◆ **WORK TO BE COMPLETED**: The entries below must be copied exactly as they are.

Page-level text extractions
########

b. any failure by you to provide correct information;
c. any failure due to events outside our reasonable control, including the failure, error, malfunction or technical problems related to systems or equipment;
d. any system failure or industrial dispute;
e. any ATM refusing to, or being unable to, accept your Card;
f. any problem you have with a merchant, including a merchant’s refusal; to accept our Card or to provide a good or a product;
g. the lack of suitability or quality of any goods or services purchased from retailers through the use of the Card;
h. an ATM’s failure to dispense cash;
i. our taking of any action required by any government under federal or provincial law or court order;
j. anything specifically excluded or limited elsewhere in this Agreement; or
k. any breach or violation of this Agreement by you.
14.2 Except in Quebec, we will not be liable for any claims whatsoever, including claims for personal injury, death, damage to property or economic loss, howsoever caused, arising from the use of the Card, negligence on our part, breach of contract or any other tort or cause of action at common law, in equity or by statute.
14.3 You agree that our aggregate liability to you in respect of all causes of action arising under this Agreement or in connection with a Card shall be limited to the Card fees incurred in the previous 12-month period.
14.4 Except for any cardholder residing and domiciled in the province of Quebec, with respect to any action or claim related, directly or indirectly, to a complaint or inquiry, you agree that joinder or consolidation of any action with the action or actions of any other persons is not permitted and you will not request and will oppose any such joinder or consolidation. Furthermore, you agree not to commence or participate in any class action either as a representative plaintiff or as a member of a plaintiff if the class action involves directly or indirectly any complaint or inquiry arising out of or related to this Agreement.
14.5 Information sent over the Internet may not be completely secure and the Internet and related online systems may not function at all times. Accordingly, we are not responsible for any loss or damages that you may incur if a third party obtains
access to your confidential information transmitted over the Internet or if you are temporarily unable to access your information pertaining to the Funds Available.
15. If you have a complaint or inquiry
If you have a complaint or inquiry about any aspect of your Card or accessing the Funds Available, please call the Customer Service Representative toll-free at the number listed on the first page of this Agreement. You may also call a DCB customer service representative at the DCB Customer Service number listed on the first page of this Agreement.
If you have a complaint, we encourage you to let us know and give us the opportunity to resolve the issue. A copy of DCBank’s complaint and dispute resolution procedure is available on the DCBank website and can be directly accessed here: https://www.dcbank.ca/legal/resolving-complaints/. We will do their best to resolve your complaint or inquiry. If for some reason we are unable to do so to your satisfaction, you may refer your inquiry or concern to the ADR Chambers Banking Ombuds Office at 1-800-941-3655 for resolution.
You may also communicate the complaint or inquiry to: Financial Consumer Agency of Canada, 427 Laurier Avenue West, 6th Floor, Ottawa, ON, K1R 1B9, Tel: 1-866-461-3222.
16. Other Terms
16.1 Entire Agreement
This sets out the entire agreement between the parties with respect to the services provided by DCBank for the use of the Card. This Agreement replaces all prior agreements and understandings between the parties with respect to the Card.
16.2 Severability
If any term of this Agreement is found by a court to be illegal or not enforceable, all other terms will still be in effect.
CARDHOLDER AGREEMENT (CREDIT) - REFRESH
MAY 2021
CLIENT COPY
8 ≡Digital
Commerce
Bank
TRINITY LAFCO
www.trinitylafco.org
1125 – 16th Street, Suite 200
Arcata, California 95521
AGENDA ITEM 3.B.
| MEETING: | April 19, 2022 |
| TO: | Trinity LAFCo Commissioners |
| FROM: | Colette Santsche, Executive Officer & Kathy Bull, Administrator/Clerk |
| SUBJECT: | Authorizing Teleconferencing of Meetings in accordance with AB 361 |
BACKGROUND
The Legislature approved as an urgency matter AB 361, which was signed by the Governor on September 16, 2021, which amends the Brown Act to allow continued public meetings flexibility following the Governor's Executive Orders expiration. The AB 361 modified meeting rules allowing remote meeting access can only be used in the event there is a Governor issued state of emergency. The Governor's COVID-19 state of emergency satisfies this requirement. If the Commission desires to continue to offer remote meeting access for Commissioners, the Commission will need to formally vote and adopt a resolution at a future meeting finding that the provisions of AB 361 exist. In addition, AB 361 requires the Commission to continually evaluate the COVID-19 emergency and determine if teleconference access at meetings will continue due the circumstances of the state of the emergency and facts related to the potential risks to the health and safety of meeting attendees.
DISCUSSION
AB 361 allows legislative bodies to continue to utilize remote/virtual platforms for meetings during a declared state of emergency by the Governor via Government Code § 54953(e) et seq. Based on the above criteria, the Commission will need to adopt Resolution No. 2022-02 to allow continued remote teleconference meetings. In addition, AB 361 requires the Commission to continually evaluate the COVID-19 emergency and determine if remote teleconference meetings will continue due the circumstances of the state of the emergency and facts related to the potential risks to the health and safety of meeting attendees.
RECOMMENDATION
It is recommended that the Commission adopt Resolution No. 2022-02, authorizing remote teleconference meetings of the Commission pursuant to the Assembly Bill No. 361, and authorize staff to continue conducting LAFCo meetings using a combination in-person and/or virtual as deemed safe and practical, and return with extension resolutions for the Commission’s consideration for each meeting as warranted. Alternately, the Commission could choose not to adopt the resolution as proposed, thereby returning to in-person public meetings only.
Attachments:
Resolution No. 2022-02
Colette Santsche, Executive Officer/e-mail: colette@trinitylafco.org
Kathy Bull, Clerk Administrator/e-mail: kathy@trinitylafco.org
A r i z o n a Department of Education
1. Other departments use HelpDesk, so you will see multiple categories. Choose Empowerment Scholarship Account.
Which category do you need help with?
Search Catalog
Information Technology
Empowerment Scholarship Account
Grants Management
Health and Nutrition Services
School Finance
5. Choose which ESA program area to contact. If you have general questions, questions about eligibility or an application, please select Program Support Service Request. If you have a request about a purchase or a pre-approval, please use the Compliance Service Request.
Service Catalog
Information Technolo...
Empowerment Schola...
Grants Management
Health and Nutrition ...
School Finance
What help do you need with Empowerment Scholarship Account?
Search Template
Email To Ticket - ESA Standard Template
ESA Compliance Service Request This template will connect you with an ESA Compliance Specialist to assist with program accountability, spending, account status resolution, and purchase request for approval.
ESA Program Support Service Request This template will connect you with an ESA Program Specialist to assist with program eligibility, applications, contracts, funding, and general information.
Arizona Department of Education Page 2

########

◆ **REPLY**:
b. any failure by you to provide correct information;
c. any failure due to events outside our reasonable control, including the failure, error, malfunction or technical problems related to systems or equipment;
d. any system failure or industrial dispute;
e. any ATM refusing to, or being unable to, accept your Card;
f. any problem you have with a merchant, including a merchant’s refusal; to accept our Card or to provide a good or a product;
g. the lack of suitability or quality of any goods or services purchased from retailers through the use of the Card;
h. an ATM’s failure to dispense cash;
i. our taking of any action required by any government under federal or provincial law or court order;
j. anything specifically excluded or limited elsewhere in this Agreement; or
k. any breach or violation of this Agreement by you.
14.2 Except in Quebec, we will not be liable for any claims whatsoever, including claims for personal injury, death, damage to property or economic loss, howsoever caused, arising from the use of the Card, negligence on our part, breach of contract or any other tort or cause of action at common law, in equity or by statute.
14.3 You agree that our aggregate liability to you in respect of all causes of action arising under this Agreement or in connection with a Card shall be limited to the Card fees incurred in the previous 12-month period.
14.4 Except for any cardholder residing and domiciled in the province of Quebec, with respect to any action or claim related, directly or indirectly, to a complaint or inquiry, you agree that joinder or consolidation of any action with the action or actions of any other persons is not permitted and you will not request and will oppose any such joinder or consolidation. Furthermore, you agree not to commence or participate in any class action either as a representative plaintiff or as a member of a plaintiff if the class action involves directly or indirectly any complaint or inquiry arising out of or related to this Agreement.
14.5 Information sent over the Internet may not be completely secure and the Internet and related online systems may not function at all times. Accordingly, we are not responsible for any loss or damages that you may incur if a third party obtains
access to your confidential information transmitted over the Internet or if you are temporarily unable to access your information pertaining to the Funds Available.
15. If you have a complaint or inquiry
If you have a complaint or inquiry about any aspect of your Card or accessing the Funds Available, please call the Customer Service Representative toll-free at the number listed on the first page of this Agreement. You may also call a DCB customer service representative at the DCB Customer Service number listed on the first page of this Agreement.
If you have a complaint, we encourage you to let us know and give us the opportunity to resolve the issue. A copy of DCBank’s complaint and dispute resolution procedure is available on the DCBank website and can be directly accessed here: https://www.dcbank.ca/legal/resolving-complaints/. We will do their best to resolve your complaint or inquiry. If for some reason we are unable to do so to your satisfaction, you may refer your inquiry or concern to the ADR Chambers Banking Ombuds Office at 1-800-941-3655 for resolution.
You may also communicate the complaint or inquiry to: Financial Consumer Agency of Canada, 427 Laurier Avenue West, 6th Floor, Ottawa, ON, K1R 1B9, Tel: 1-866-461-3222.
16. Other Terms
16.1 Entire Agreement
This sets out the entire agreement between the parties with respect to the services provided by DCBank for the use of the Card. This Agreement replaces all prior agreements and understandings between the parties with respect to the Card.
16.2 Severability
If any term of this Agreement is found by a court to be illegal or not enforceable, all other terms will still be in effect.
CARDHOLDER AGREEMENT (CREDIT) - REFRESH
MAY 2021
CLIENT COPY
8 ≡Digital
Commerce
Bank
TRINITY LAFCO
www.trinitylafco.org
1125 – 16th Street, Suite 200
Arcata, California 95521
AGENDA ITEM 3.B.
| MEETING: | April 19, 2022 |
| TO: | Trinity LAFCo Commissioners |
| FROM: | Colette Santsche, Executive Officer & Kathy Bull, Administrator/Clerk |
| SUBJECT: | Authorizing Teleconferencing of Meetings in accordance with AB 361 |
BACKGROUND
The Legislature approved as an urgency matter AB 361, which was signed by the Governor on September 16, 2021, which amends the Brown Act to allow continued public meetings flexibility following the Governor's Executive Orders expiration. The AB 361 modified meeting rules allowing remote meeting access can only be used in the event there is a Governor issued state of emergency. The Governor's COVID-19 state of emergency satisfies this requirement. If the Commission desires to continue to offer remote meeting access for Commissioners, the Commission will need to formally vote and adopt a resolution at a future meeting finding that the provisions of AB 361 exist. In addition, AB 361 requires the Commission to continually evaluate the COVID-19 emergency and determine if teleconference access at meetings will continue due the circumstances of the state of the emergency and facts related to the potential risks to the health and safety of meeting attendees.
DISCUSSION
AB 361 allows legislative bodies to continue to utilize remote/virtual platforms for meetings during a declared state of emergency by the Governor via Government Code § 54953(e) et seq. Based on the above criteria, the Commission will need to adopt Resolution No. 2022-02 to allow continued remote teleconference meetings. In addition, AB 361 requires the Commission to continually evaluate the COVID-19 emergency and determine if remote teleconference meetings will continue due the circumstances of the state of the emergency and facts related to the potential risks to the health and safety of meeting attendees.
RECOMMENDATION
It is recommended that the Commission adopt Resolution No. 2022-02, authorizing remote teleconference meetings of the Commission pursuant to the Assembly Bill No. 361, and authorize staff to continue conducting LAFCo meetings using a combination in-person and/or virtual as deemed safe and practical, and return with extension resolutions for the Commission’s consideration for each meeting as warranted. Alternately, the Commission could choose not to adopt the resolution as proposed, thereby returning to in-person public meetings only.
Attachments:
Resolution No. 2022-02
Colette Santsche, Executive Officer/e-mail: colette@trinitylafco.org
Kathy Bull, Clerk Administrator/e-mail: kathy@trinitylafco.org
A r i z o n a Department of Education
1. Other departments use HelpDesk, so you will see multiple categories. Choose Empowerment Scholarship Account.
Which category do you need help with?
Search Catalog
Information Technology
Empowerment Scholarship Account
Grants Management
Health and Nutrition Services
School Finance
5. Choose which ESA program area to contact. If you have general questions, questions about eligibility or an application, please select Program Support Service Request. If you have a request about a purchase or a pre-approval, please use the Compliance Service Request.
Service Catalog
Information Technolo...
Empowerment Schola...
Grants Management
Health and Nutrition ...
School Finance
What help do you need with Empowerment Scholarship Account?
Search Template
Email To Ticket - ESA Standard Template
ESA Compliance Service Request This template will connect you with an ESA Compliance Specialist to assist with program accountability, spending, account status resolution, and purchase request for approval.
ESA Program Support Service Request This template will connect you with an ESA Program Specialist to assist with program eligibility, applications, contracts, funding, and general information.
Arizona Department of Education Page 2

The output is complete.